The High Cost of Public Employee Health Benefits
August 12, 2011
In light of budget deficits and the need to identify ways to reduce spending in states across the United States, public discussion has increasingly focused on health care costs for public employees. Much of that discussion has focused on the relatively low share of insurance premiums paid by government workers when compared with their private-sector counterparts. Although this is a real phenomenon, it is not the only, or even the most important, reason for high health insurance costs, says Josh Barro, the Walter B. Wriston Fellow at the Manhattan Institute.
Among the reasons identified for the cost differences are:
- Public employees contribute less to their premiums -- an average of about 15 percent of the overall premium, compared with about 25 percent in the private sector.
- Public employee plans offer more generous benefits, including lower deductibles and lower copayments.
- Governments require shorter enrollment waiting periods for new employees than in the private sector.
- Public employees have higher opt-in rates for employer-provided coverage: 26 percent of private-sector workers choose not to participate in available employer health plans, while just 16 percent of government workers chose not to.
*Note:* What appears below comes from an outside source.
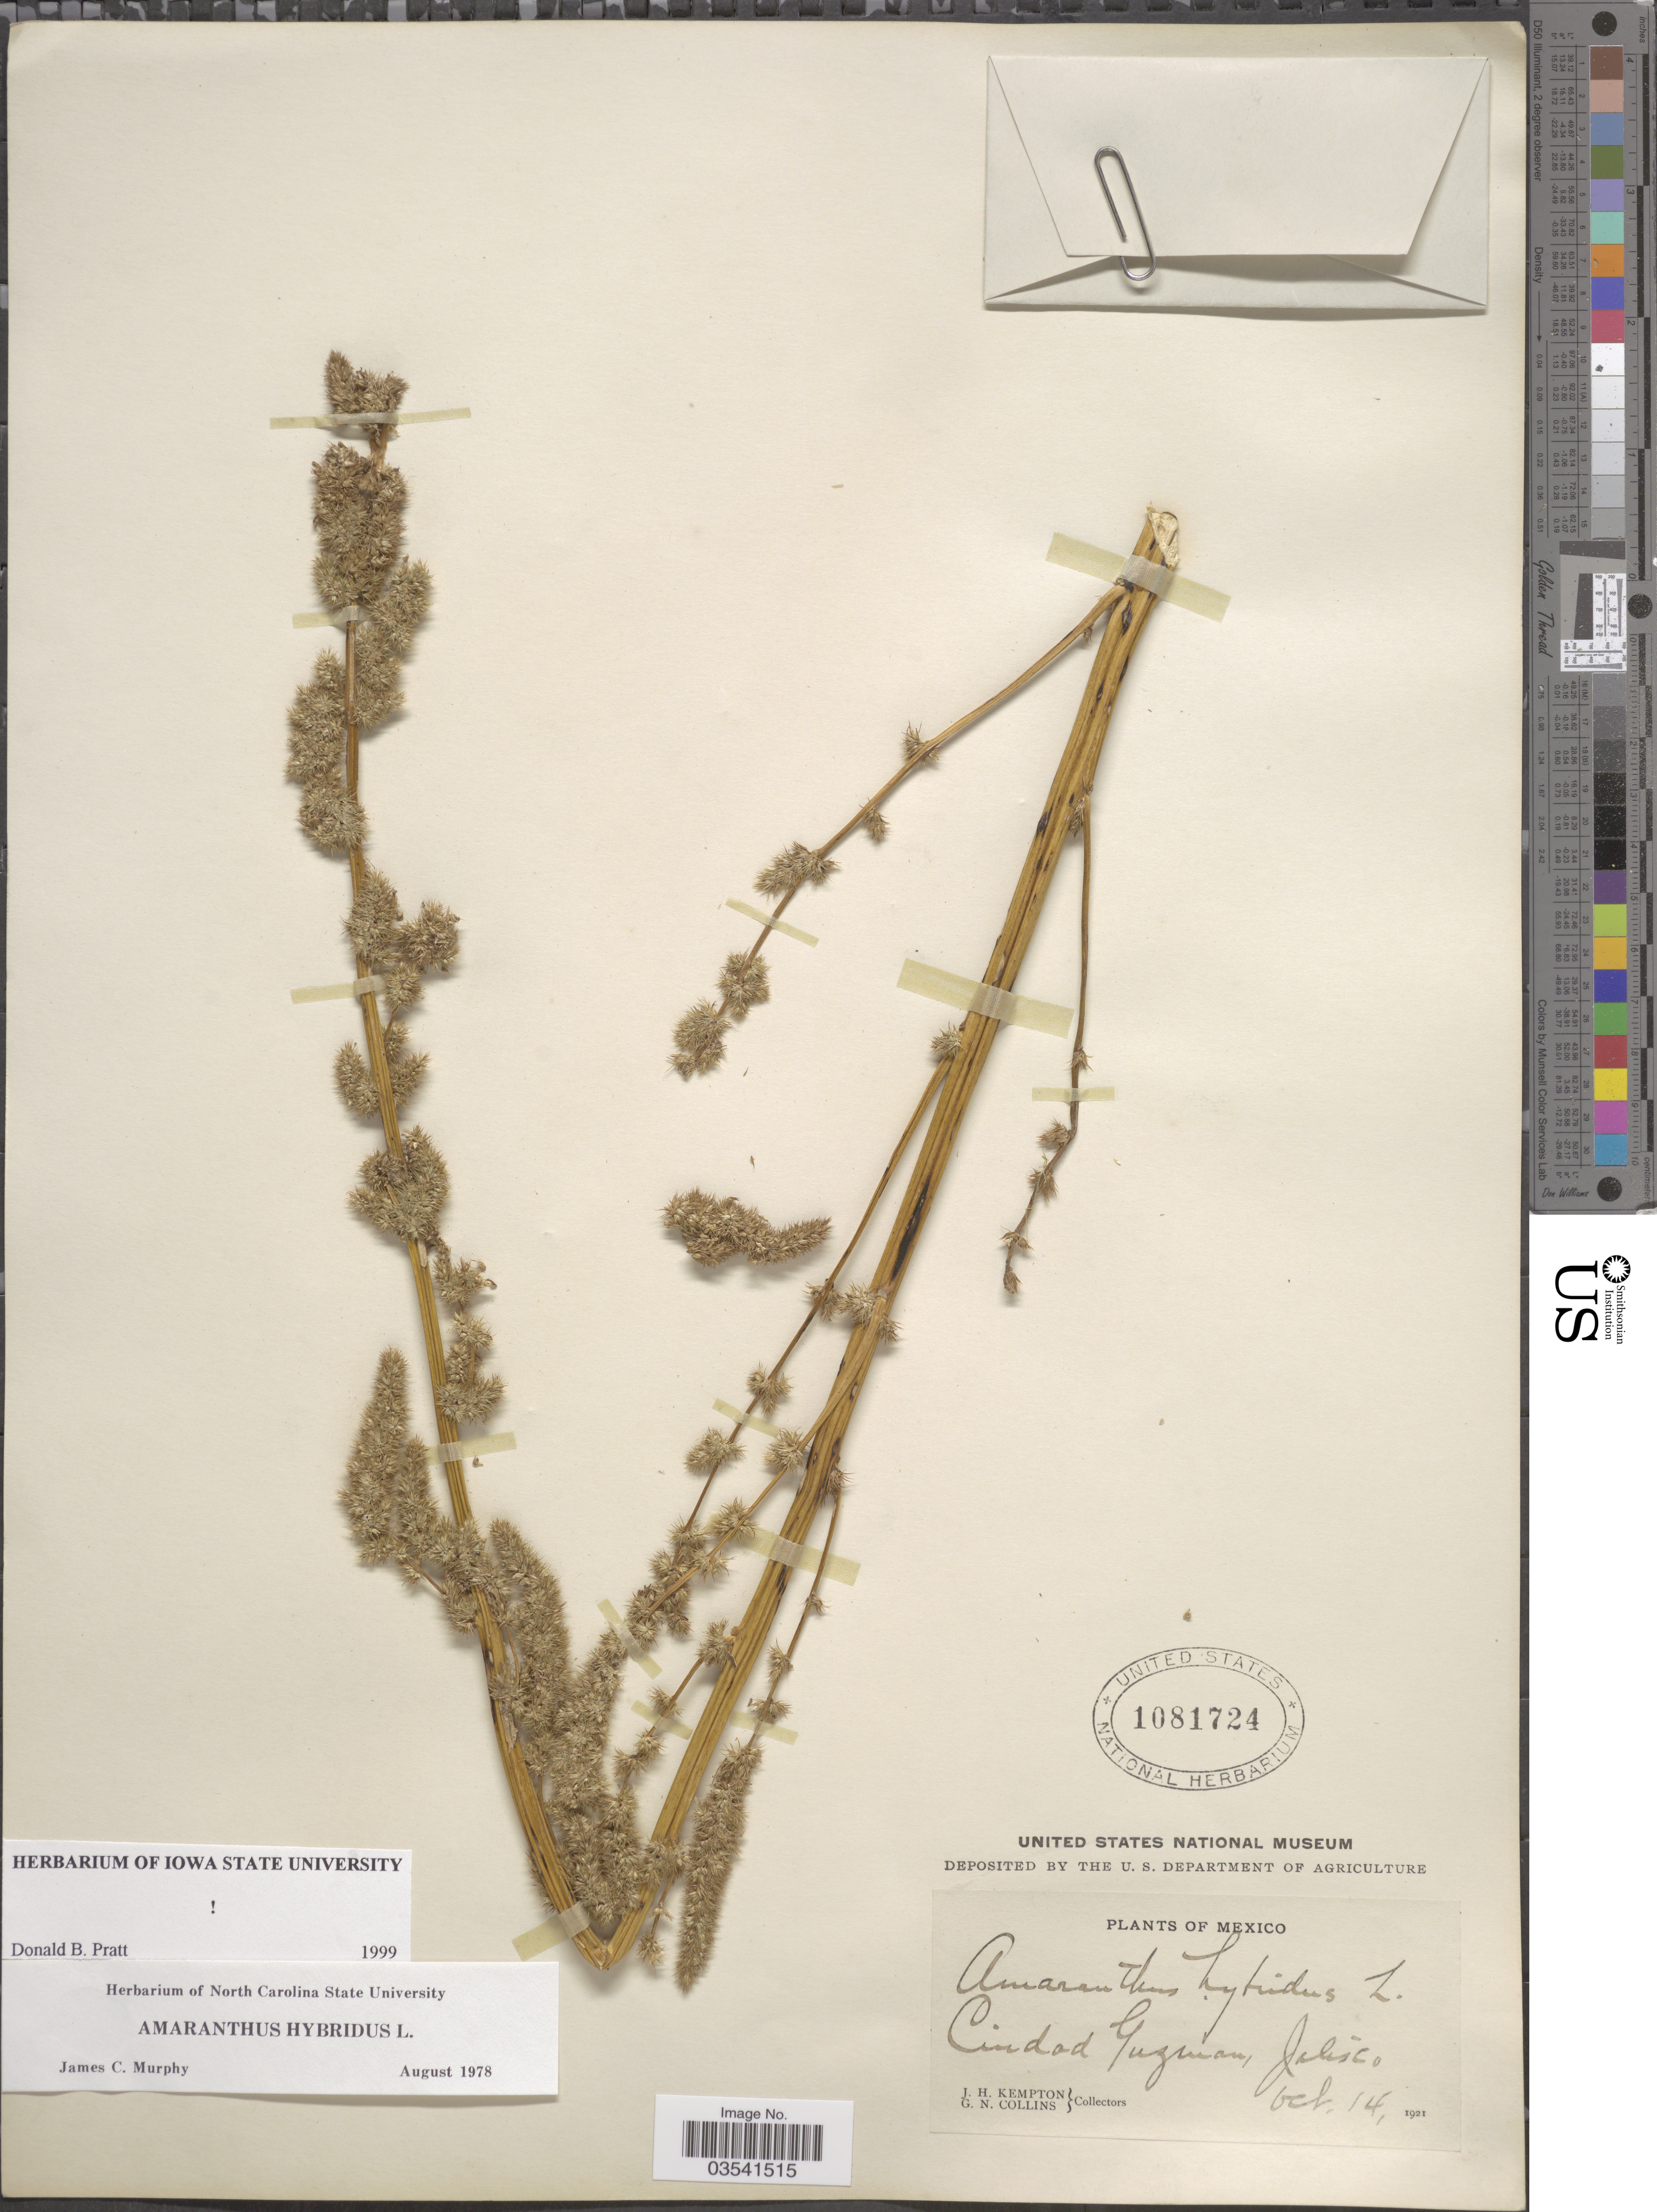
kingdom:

Realigning government-employee contributions to match those of the private sector could save taxpayers millions of dollars a year. However, this simple approach does not bend the cost curve over time -- benefits will still continue to grow astronomically -- and further, it will understandably upset workers by reducing their take-home pay. Barro recommends instead that governments work more broadly to reduce their spending on health benefits -- including by reducing the overall cost of plans offered to employees.